Page added on November 26, 2006
Texas toast is that super-sized slab of unwholesome white bread that you get with your eggs and bacon at diners in Texas and other red states. Texas toast is also a good name for what power generators want to do in the Lone Star State as they order up a giant helping of new, dirty coal-fired plants.
In October 2005, after Hurricanes Katrina and Rita drove up natural gas prices, and after a meeting with power giant TXU, Texas governor Rick Perry issued an executive order fast-tracking new power generation that uses Texas natural resources for “energy diversity.” Although Texas has plenty of solar and wind power potential, power companies like TXU had only one alternative in mind: coal.
Coal is cheap. Cheaper than natural gas and a whole lot dirtier. With Governor Perry’s order in hand, TXU applied for permits for eleven new giant coal power plants. Several other power companies and utilities put projects in the pipeline too, but TXU’s plants are way ahead in the process.
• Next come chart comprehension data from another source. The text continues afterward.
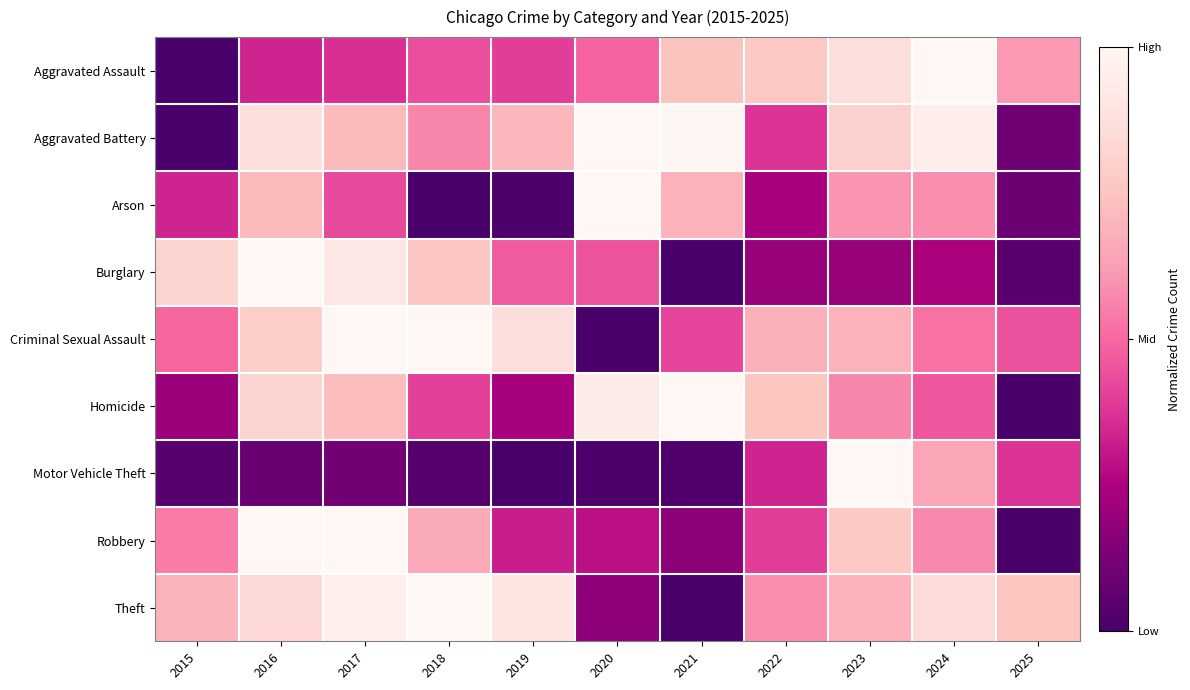

Reading left to right, list all the values displayed in this chart.

Aggravated Assault: 2015=0.0	2016=0.3	2017=0.4	2018=0.4	2019=0.4	2020=0.5	2021=0.7	2022=0.8	2023=0.9	2024=1.0	2025=0.6
Aggravated Battery: 2015=0.0	2016=0.9	2017=0.7	2018=0.6	2019=0.7	2020=1.0	2021=1.0	2022=0.4	2023=0.8	2024=0.9	2025=0.1
Arson: 2015=0.3	2016=0.7	2017=0.4	2018=0.0	2019=0.0	2020=1.0	2021=0.7	2022=0.2	2023=0.6	2024=0.6	2025=0.1
Burglary: 2015=0.8	2016=1.0	2017=0.9	2018=0.8	2019=0.5	2020=0.5	2021=0.0	2022=0.2	2023=0.2	2024=0.2	2025=0.0
Criminal Sexual Assault: 2015=0.5	2016=0.8	2017=1.0	2018=1.0	2019=0.9	2020=0.0	2021=0.4	2022=0.7	2023=0.7	2024=0.5	2025=0.4
Homicide: 2015=0.2	2016=0.8	2017=0.7	2018=0.4	2019=0.2	2020=0.9	2021=1.0	2022=0.8	2023=0.6	2024=0.5	2025=0.0
Motor Vehicle Theft: 2015=0.0	2016=0.1	2017=0.1	2018=0.0	2019=0.0	2020=0.0	2021=0.0	2022=0.3	2023=1.0	2024=0.7	2025=0.4
Robbery: 2015=0.5	2016=1.0	2017=1.0	2018=0.7	2019=0.3	2020=0.3	2021=0.2	2022=0.4	2023=0.8	2024=0.6	2025=0.0
Theft: 2015=0.7	2016=0.8	2017=1.0	2018=1.0	2019=0.9	2020=0.2	2021=0.0	2022=0.6	2023=0.7	2024=0.9	2025=0.8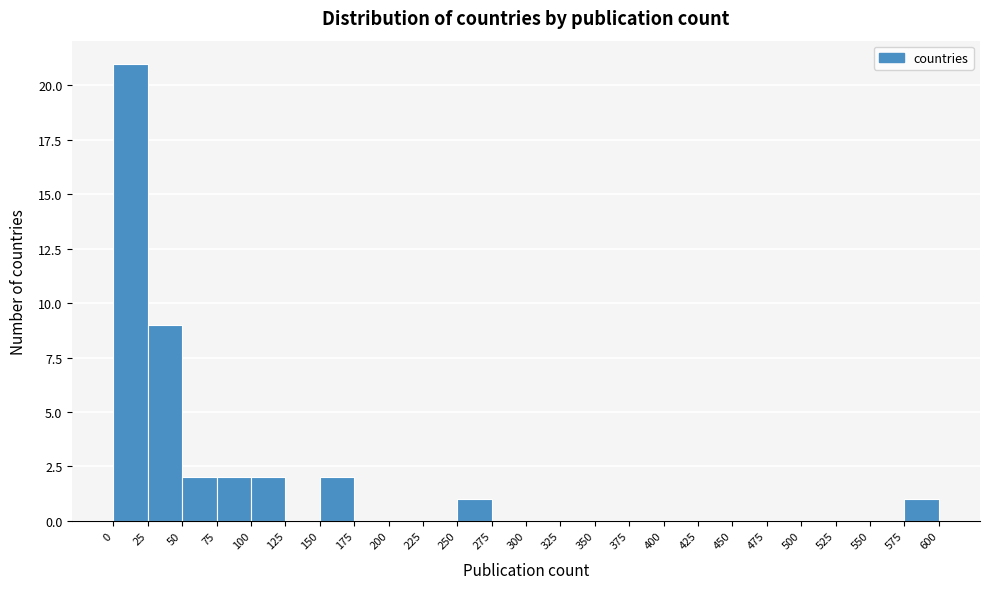

Reading left to right, transcribe this chart: for each bar, give the range it covers on the x-axis and its height. The values are not printed on the chart, so give them approximately, as read against the axis.

0 to 25: 21
25 to 50: 9
50 to 75: 2
75 to 100: 2
100 to 125: 2
125 to 150: 0
150 to 175: 2
175 to 200: 0
200 to 225: 0
225 to 250: 0
250 to 275: 1
275 to 300: 0
300 to 325: 0
325 to 350: 0
350 to 375: 0
375 to 400: 0
400 to 425: 0
425 to 450: 0
450 to 475: 0
475 to 500: 0
500 to 525: 0
525 to 550: 0
550 to 575: 0
575 to 600: 1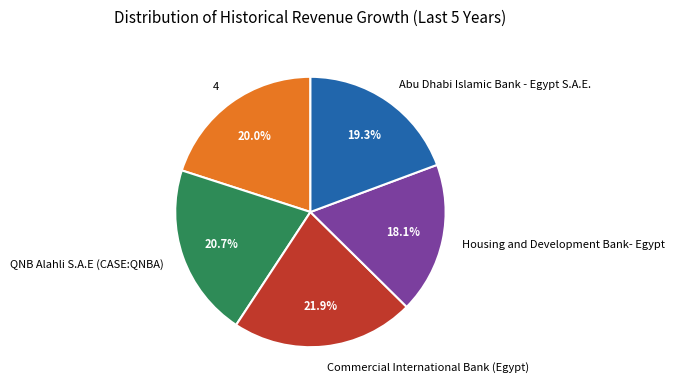

Which slice is the largest?

Commercial International Bank (Egypt)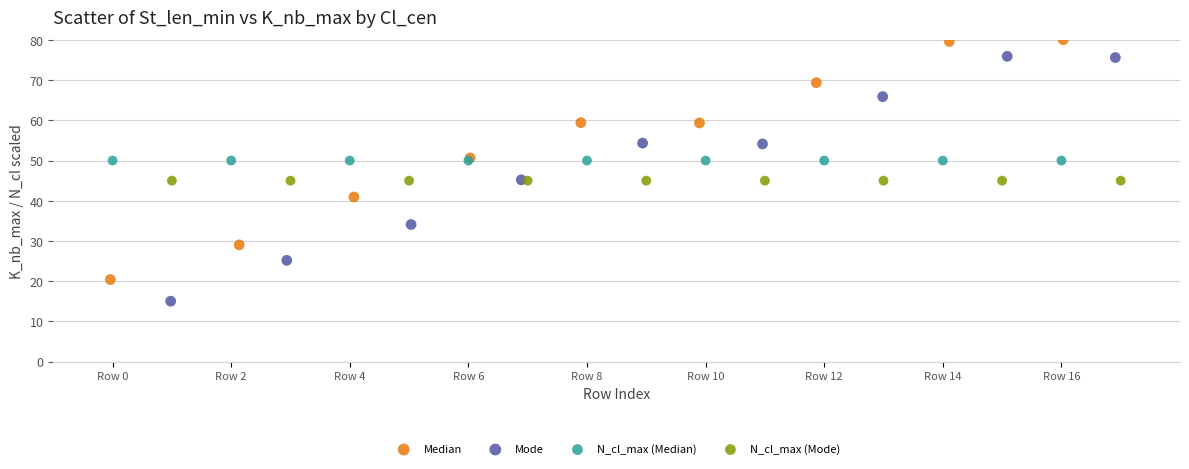

Which series contains the highest Y value?

Median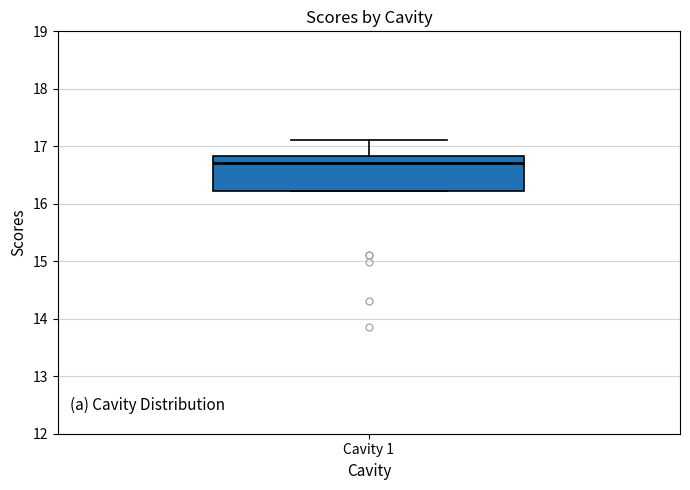

Where does the upper whisker of the box for Cavity 1 end on the y-axis? The values are not printed on the chart, so give them approximately, as read against the axis.

17.1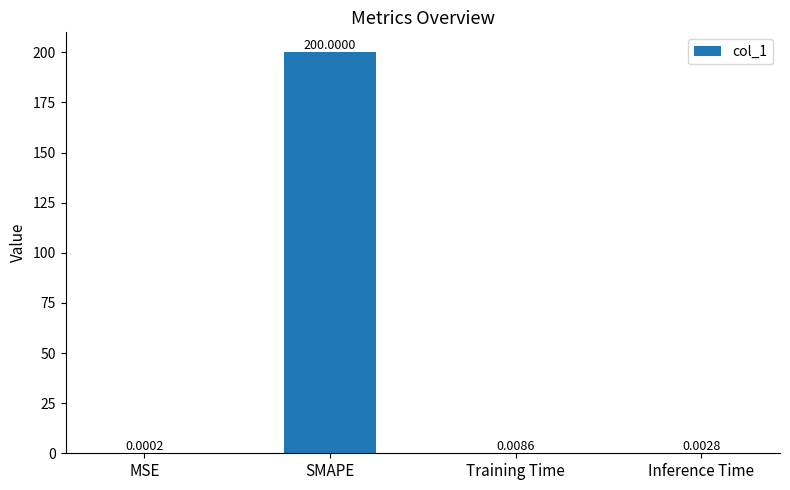

Which has a higher value, SMAPE or MSE?

SMAPE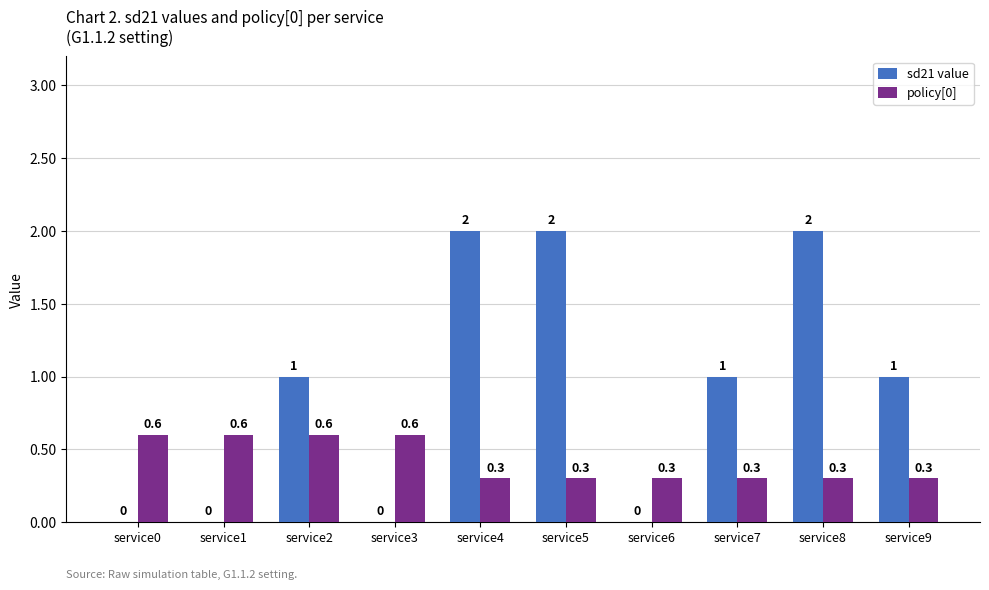

Which series has the largest total across all categories?

sd21 value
That might have something to do with its generous campaign contributions to the Governor. The Dallas Morning News reported in October 2006 that since Perry signed the executive order, TXU and its associates had contributed $87,000.
Coal may be cheap to TXU, but it’s not cheap for people or the planet. According to the Environmental Defense Fund, TXU’s eleven proposed plants, totaling more than 9,000 megawatts, will produce about 78 million tons of CO2 per year. EDF says that’s equivalent to the annual emissions of 10 million Cadillacs and more than the annual emissions of the entire country of Denmark.